SUPPLIED RECORDS:
============
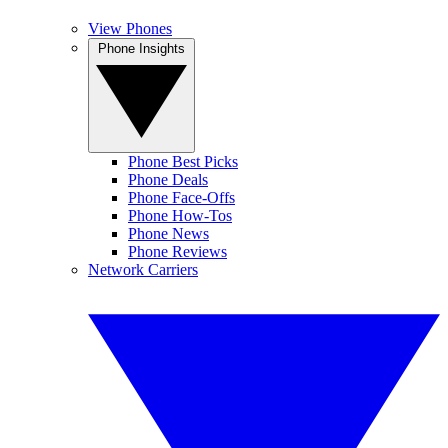
View Phones
Phone Insights
Phone Best Picks
Phone Deals
Phone Face-Offs
Phone How-Tos
Phone News
Phone Reviews
Network Carriers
============
THE PROBLEM:
Write out each line of text shown in the rows above, word for word and in the same order. Include only the text, not the pictures.

ANSWER AREA:
View Phones
Phone Insights
Phone Best Picks
Phone Deals
Phone Face-Offs
Phone How-Tos
Phone News
Phone Reviews
Network Carriers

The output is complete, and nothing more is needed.